• [What needs to be done]
Find "BI-1933, priority: Trivial -> Minor" in the material below and restate exactly the line holding it together with every line that comes after.

• [Data records]
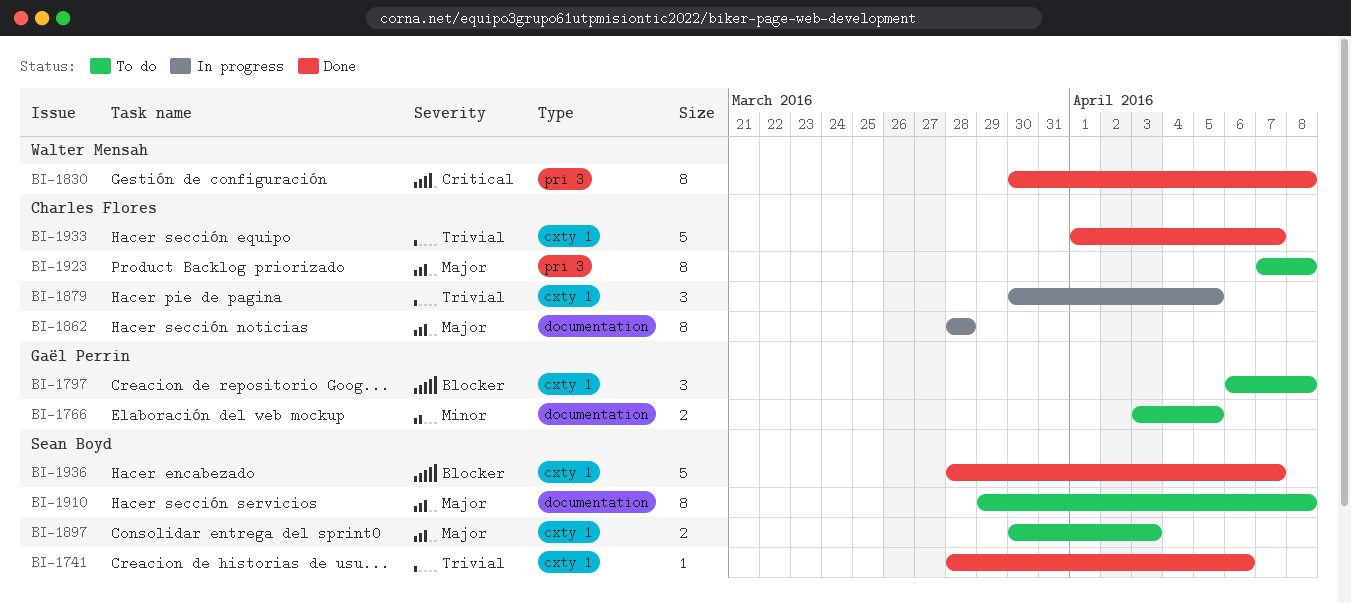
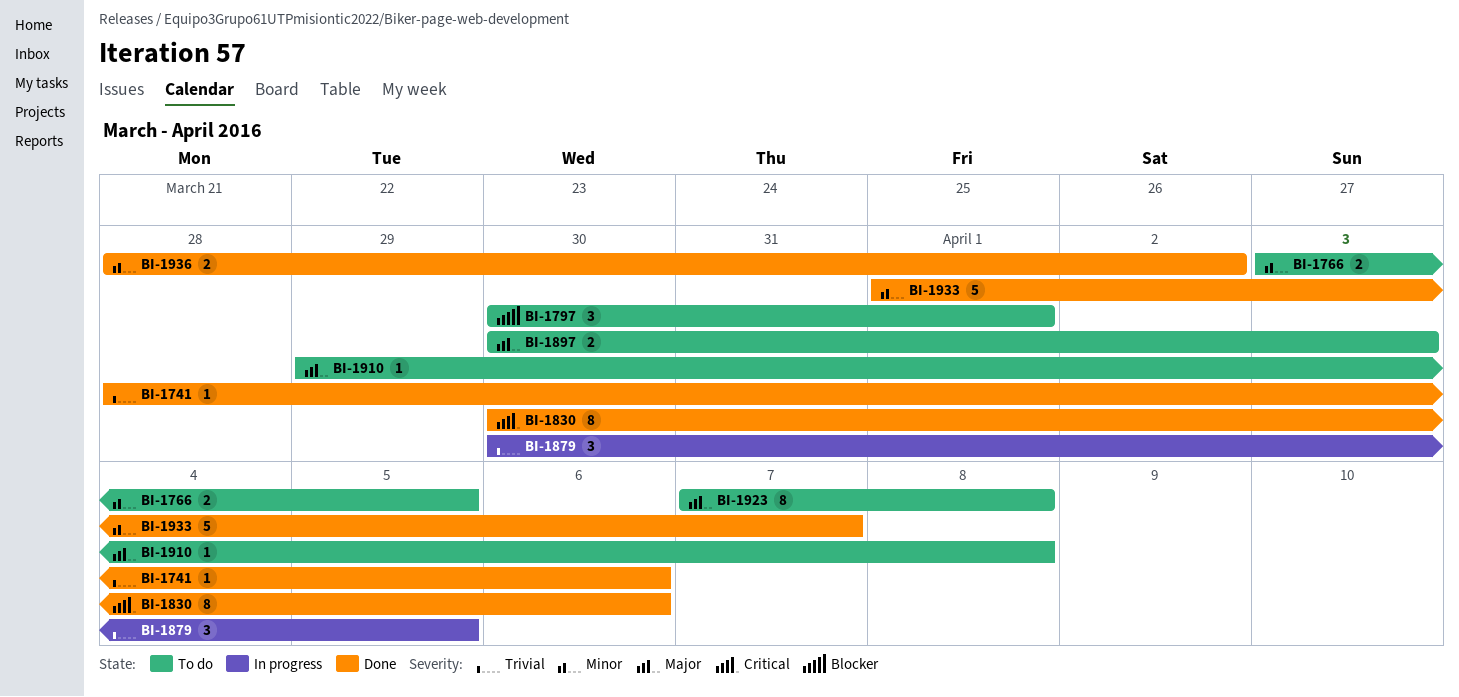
BI-1797, start: Apr 6 -> Mar 30
BI-1797, due: Apr 8 -> Apr 1
BI-1830, due: Apr 8 -> Apr 6
BI-1862: present -> none
BI-1910, estimate: 8 -> 1
BI-1933, priority: Trivial -> Minor
BI-1936, priority: Blocker -> Minor
BI-1936, estimate: 5 -> 2
BI-1936, due: Apr 7 -> Apr 2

• [Answer space]
BI-1933, priority: Trivial -> Minor
BI-1936, priority: Blocker -> Minor
BI-1936, estimate: 5 -> 2
BI-1936, due: Apr 7 -> Apr 2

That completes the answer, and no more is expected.